M. le ministre de la justice (M. Ernst). - Je vais donner la preuve de ce que j’avance. L’honorable préopinant, dans ses calculs, comprend les crimes dont les auteurs sont restés inconnus avec les crimes dont les auteurs sont connus : cela n’est pas juste. Comparez les crimes dont les auteurs sont restés inconnus dans les années 1831 et 1832 avec ceux de même nature en 1833 et 1834, à la bonne heure. Comparez les crimes des deux périodes, mais ne confondez pas les différentes données.
Pour voir si les craintes élevées dans le pays étaient fondées, il fallait comparer les condamnations capitales de la première période avec celles de la seconde. Or, vous allez voir par ce calcul quelle a été la progression des condamnations capitales
Dans la première période de 1831 à 1832, il y a eu 16 condamnés à mort. Dans la seconde période de 1833 à 1834, il y a eu 35 condamnés ; ainsi dans la seconde période il y a eu plus du double de condamnés à mort. Voilà, messieurs, les faits qui avaient frappé les populations. C’est ce qui explique pourquoi l’on a cru à la nécessité de recourir à de nouveaux moyens de répression.
M. Devaux. - Je ne pense pas que M. le ministre de la justice soit fondé à reprocher de l’inexactitude à mes calculs. Je crois que j’ai eu raison d’y comprendre les crimes dont les auteurs sont restés inconnus pour faire voir, par exemple, que les assassinats n’avaient pas augmenté dans la deuxième période.
Ainsi il y a eu dix-huit assassinats dans la première période et vingt, je crois, dans la deuxième. Mais il y a eu cinquante crimes dont les auteurs sont restés inconnus dans la première période, et trente seulement et moins encore dans la deuxième. Certainement j’ai eu raison de croire que les crimes avaient diminué, mais d’assurer que l’on ne pouvait pas dire qu’ils avaient augmenté, alors que dans la première période les crimes dont les auteurs sont restés inconnus étaient dans une proportion plus forte.
M. le ministre de la justice a parlé du grand nombre de condamnations capitales qui ont eu lieu dans la deuxième période, à quoi ces condamnations se rapportaient-elles ? c’est principalement aux vols.
Pour les vols, il y a eu 17 condamnations et plus.

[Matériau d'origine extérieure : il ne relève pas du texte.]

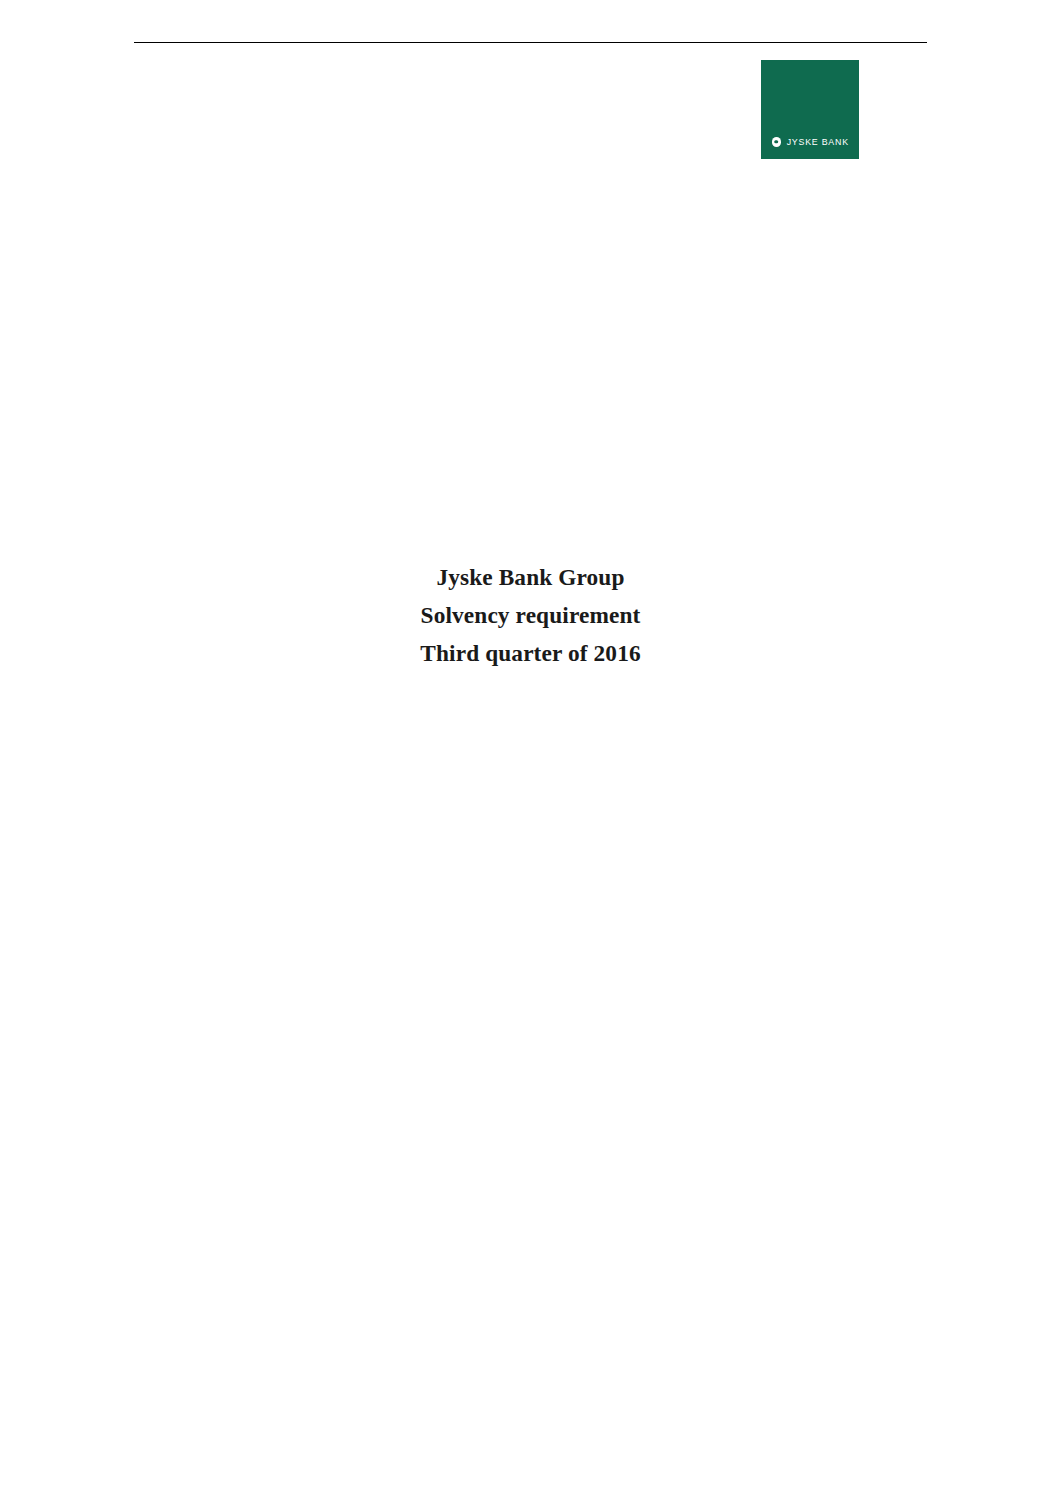JYSKE BANK
Jyske Bank Group
Solvency requirement
Third quarter of 2016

Or, à moins que ces vols n’aient été accompagnés d’assassinat, vous conviendrez que ce n’est pas de ces condamnations capitales que l’on a pu demander l’exécution. Je ne pense pas que M. le ministre de la justice soutienne la nécessité d’exécution dans ce cas.
Tout le monde est d’accord sur ce point que la peine de mort ne doit pas être appliquée au vol avec des circonstances aggravantes.

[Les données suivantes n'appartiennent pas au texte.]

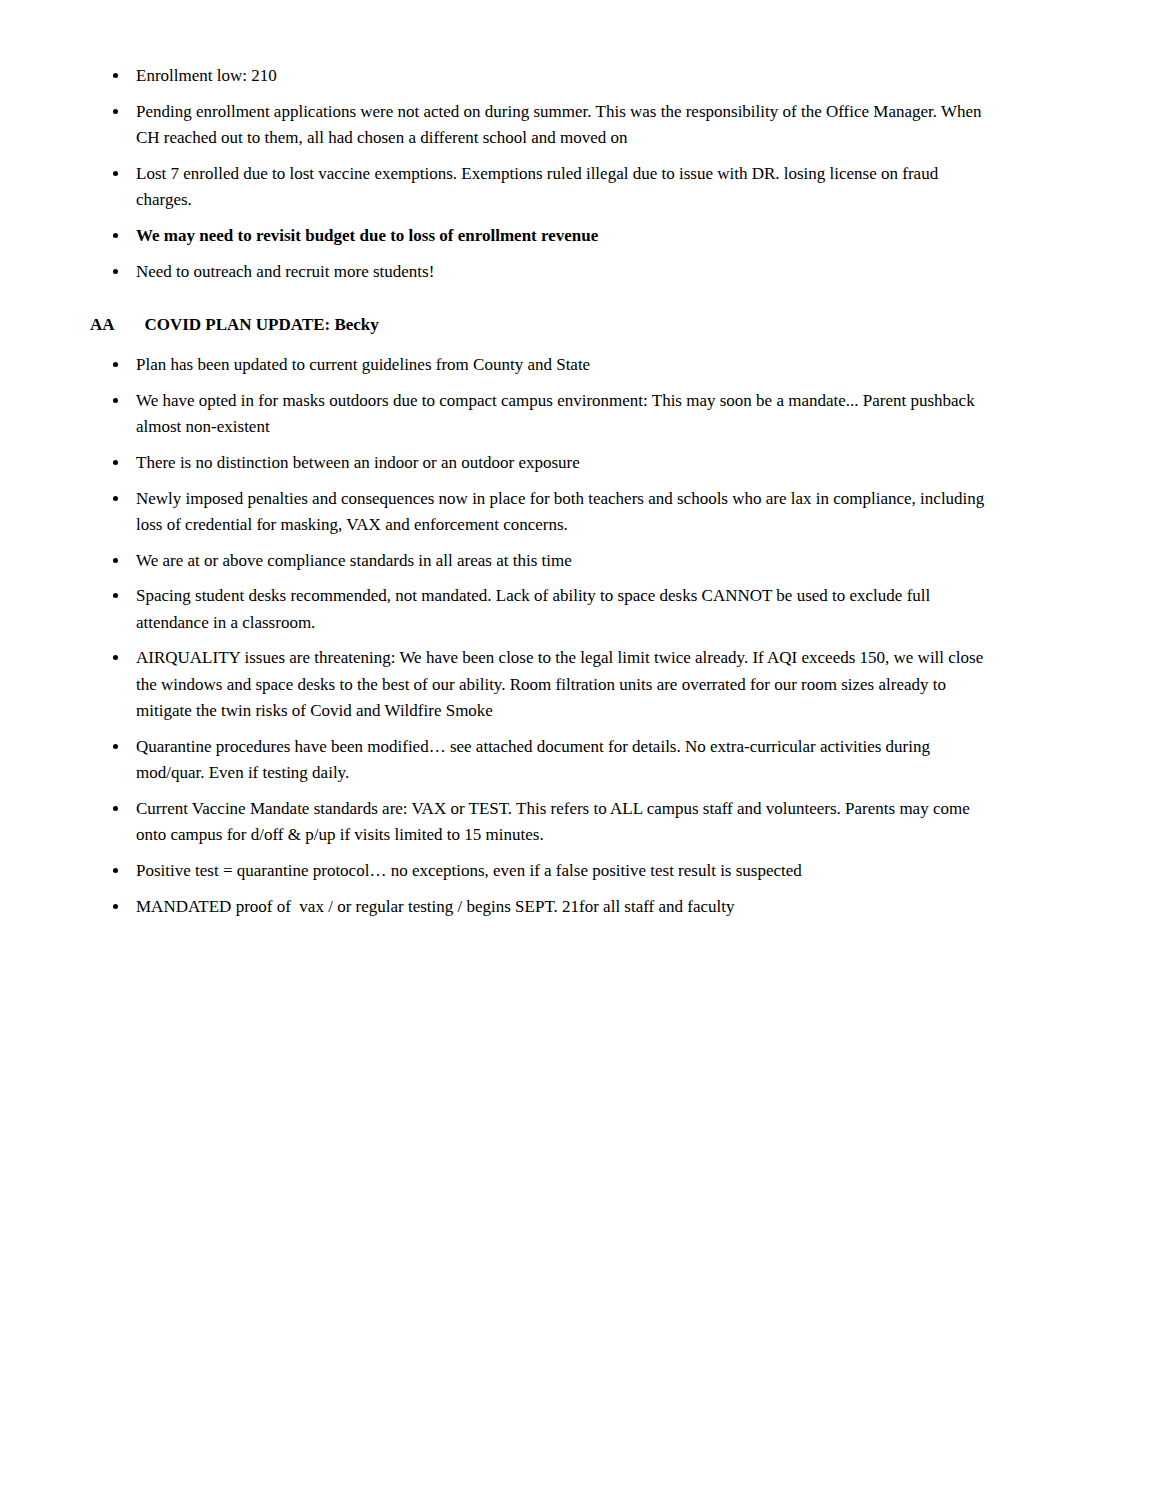Enrollment low: 210
Pending enrollment applications were not acted on during summer. This was the responsibility of the Office Manager. When CH reached out to them, all had chosen a different school and moved on
Lost 7 enrolled due to lost vaccine exemptions. Exemptions ruled illegal due to issue with DR. losing license on fraud charges.
We may need to revisit budget due to loss of enrollment revenue
Need to outreach and recruit more students!
AACOVID PLAN UPDATE: Becky
Plan has been updated to current guidelines from County and State
We have opted in for masks outdoors due to compact campus environment: This may soon be a mandate... Parent pushback almost non-existent
There is no distinction between an indoor or an outdoor exposure
Newly imposed penalties and consequences now in place for both teachers and schools who are lax in compliance, including loss of credential for masking, VAX and enforcement concerns.
We are at or above compliance standards in all areas at this time
Spacing student desks recommended, not mandated. Lack of ability to space desks CANNOT be used to exclude full attendance in a classroom.
AIRQUALITY issues are threatening: We have been close to the legal limit twice already. If AQI exceeds 150, we will close the windows and space desks to the best of our ability. Room filtration units are overrated for our room sizes already to mitigate the twin risks of Covid and Wildfire Smoke
Quarantine procedures have been modified… see attached document for details. No extra-curricular activities during mod/quar. Even if testing daily.
Current Vaccine Mandate standards are: VAX or TEST. This refers to ALL campus staff and volunteers. Parents may come onto campus for d/off & p/up if visits limited to 15 minutes.
Positive test = quarantine protocol… no exceptions, even if a false positive test result is suspected
MANDATED proof of vax / or regular testing / begins SEPT. 21for all staff and faculty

M. le ministre de la justice (M. Ernst). - Sans aucune doute.
M. Devaux. - Ainsi l’excédant que présente la deuxième période sur la première ne prouve pas la nécessité d’exécutions capitales.
En résumé, j’avais donc raison de tenir compte des crimes dont les auteurs sont inconnus. En second lieu, les condamnations dont vient de parler M. le ministre de la justice ne prouvent rien parce qu’elles se rapportent à d’autres crimes auxquels on ne veut pas appliquer la peine de mort.
M. le ministre de la justice (M. Ernst). - Je pense que mes observations subsistent dans toute leur force. L’honorable préopinant n’aurait pas dû comparer les crimes dont les auteurs sont inconnus avec les condamnations capitales. Il n’est pas juste que l’on fasse cette comparaison, parce que, comme l’a fort bien fait observer M. le ministre des affaires étrangères dans la séance précédente, il n’est pas sûr que le crime dont les auteurs sont restés inconnus soit un crime.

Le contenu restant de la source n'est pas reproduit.